HYUNDAI IMAX SHUTTLE SLX CRDI
The big Kia is not the only Korean bus for the bigger family. STUART MARTIN runs the measuring tape over two of them
The iMax doesn’t fall short — 16-inch alloys, full-size spare, Bluetooth and USB link, steering wheel phone and audio controls, six speakers, auto locking, power front windows, suede/cloth trim, aircon with rear controls. Middle row lacks wind-down windows and it’s four airbags shy of the Kia. Resale value is 59 per cent.
Driving the rear wheels is a 2.5-litre four-cylinder (125 kW/441Nm) with less power but more torque than the Kia when teamed with the auto — the six-speed manual drops 25kW/98Nm. The auto diesel iMax claims 9.0L/100km from the 75Ltank.
At 5m long and 1.9m wide and two tonnes, it’s a big box. Absence of design flair translates to a stack of space. The cabin is useful without being luxurious — the middle seat row slides but neither it or the third row can be removed, limiting load capability. Luggage space is still well above the segment average. Its light commercial roots are betrayed by the pop-out rear windows.
Four crash stars for the iMax despite the fact that there are only two airbags (that LCV heritage shines through again) but there are ABS, stability control, reversing sensors (but no camera, even as an option), as well as lap-sash belts for all occupants.
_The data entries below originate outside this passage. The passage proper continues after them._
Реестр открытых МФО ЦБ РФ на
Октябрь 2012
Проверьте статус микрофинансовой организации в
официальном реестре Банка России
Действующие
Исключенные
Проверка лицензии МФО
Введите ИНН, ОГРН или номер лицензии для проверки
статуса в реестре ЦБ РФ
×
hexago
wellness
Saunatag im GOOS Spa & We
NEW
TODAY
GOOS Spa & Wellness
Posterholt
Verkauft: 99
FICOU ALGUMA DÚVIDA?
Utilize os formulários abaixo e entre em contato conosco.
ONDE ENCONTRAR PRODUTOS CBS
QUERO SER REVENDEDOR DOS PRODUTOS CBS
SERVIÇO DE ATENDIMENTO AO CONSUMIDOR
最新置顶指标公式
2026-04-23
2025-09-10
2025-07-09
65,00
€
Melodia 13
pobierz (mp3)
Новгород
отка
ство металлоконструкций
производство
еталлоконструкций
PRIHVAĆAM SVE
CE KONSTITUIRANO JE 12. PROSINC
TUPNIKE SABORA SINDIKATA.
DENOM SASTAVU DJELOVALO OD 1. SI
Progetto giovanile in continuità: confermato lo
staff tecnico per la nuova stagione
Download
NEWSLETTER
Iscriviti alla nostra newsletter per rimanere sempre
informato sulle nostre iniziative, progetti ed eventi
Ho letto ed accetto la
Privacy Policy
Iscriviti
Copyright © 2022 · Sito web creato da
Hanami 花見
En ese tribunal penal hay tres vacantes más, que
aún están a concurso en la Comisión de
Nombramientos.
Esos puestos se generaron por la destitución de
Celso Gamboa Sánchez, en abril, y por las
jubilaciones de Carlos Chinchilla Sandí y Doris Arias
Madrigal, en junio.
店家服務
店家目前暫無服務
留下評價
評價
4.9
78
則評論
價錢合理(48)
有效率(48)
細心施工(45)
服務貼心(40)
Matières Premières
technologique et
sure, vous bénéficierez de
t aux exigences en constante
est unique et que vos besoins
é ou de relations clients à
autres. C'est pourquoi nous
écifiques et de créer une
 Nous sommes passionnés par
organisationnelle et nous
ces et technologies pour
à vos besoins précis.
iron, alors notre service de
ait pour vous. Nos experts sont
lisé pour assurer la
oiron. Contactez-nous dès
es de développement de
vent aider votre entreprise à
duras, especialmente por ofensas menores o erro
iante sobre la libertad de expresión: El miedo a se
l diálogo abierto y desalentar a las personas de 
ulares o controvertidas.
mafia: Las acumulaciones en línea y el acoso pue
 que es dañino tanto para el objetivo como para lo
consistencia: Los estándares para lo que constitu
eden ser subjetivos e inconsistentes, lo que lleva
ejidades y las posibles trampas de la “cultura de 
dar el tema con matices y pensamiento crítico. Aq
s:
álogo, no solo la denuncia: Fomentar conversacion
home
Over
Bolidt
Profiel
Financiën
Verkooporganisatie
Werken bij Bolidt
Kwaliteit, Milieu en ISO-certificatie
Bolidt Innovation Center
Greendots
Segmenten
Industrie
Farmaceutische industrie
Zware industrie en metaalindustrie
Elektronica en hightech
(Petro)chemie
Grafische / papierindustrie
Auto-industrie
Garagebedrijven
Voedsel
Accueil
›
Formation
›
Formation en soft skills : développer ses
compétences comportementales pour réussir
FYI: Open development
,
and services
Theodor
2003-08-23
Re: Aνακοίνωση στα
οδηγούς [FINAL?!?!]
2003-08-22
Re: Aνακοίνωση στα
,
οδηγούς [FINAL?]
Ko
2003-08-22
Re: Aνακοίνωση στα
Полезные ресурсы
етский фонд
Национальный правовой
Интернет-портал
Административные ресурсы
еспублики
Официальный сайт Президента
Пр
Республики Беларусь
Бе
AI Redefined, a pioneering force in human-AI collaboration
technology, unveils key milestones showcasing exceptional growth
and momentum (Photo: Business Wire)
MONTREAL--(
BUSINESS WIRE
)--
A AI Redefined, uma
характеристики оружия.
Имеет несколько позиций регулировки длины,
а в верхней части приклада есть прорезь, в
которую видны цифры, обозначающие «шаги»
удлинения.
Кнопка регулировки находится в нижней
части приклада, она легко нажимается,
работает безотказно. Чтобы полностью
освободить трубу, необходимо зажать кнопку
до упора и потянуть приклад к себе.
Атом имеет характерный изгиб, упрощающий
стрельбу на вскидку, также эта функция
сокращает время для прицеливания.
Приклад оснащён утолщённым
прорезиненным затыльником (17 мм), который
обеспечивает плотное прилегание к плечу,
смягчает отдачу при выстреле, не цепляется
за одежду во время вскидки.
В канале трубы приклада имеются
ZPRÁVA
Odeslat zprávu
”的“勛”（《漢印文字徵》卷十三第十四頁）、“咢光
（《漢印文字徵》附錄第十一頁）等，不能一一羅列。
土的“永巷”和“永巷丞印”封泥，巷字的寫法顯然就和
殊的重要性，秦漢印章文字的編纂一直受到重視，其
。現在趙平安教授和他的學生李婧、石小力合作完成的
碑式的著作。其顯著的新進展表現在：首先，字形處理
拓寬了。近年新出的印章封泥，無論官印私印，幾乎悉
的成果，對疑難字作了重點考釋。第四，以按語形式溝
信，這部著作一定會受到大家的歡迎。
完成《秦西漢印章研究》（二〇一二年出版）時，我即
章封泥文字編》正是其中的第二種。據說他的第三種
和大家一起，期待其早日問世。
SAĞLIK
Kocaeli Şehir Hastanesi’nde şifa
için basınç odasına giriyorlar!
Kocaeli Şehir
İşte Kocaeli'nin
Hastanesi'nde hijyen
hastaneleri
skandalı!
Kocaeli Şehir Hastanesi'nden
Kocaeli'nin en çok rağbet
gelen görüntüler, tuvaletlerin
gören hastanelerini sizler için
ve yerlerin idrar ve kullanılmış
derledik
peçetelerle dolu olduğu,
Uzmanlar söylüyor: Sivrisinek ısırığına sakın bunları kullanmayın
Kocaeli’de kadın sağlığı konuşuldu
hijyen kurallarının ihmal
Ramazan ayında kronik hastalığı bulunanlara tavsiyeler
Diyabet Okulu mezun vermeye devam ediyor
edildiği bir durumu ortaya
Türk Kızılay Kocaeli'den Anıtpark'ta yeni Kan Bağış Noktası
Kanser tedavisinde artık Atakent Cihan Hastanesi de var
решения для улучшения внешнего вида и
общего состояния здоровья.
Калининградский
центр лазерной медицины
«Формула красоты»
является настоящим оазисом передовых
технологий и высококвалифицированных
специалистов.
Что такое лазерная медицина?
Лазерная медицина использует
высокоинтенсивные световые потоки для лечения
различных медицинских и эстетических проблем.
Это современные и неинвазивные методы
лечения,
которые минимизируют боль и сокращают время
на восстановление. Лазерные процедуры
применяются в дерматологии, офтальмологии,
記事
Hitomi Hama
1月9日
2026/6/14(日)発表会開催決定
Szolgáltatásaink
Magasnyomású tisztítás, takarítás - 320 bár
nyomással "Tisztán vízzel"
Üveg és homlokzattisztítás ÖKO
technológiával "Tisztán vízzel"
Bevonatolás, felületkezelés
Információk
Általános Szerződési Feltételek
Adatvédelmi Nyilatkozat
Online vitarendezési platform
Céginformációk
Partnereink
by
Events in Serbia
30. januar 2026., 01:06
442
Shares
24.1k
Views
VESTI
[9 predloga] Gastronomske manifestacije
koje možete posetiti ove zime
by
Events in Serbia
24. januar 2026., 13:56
Rugrats get child-seat anchor points only on the second row and there’s a full-size (drop-down external) spare.
If you need to cart adults and kids on a regular basis then Hyundai’s offering is a good compromise. A sedate “old-school” bus to drive, it becomes a little less daunting with familiarity but at nearly 2m tall it’s not as carpark friendly as its Kia second cousin. Heftier but torquier than the Carnival, it’s not difficult to get ticking along in traffic, but low-speed manoeuvring would be easier with a camera teamed with the sensors.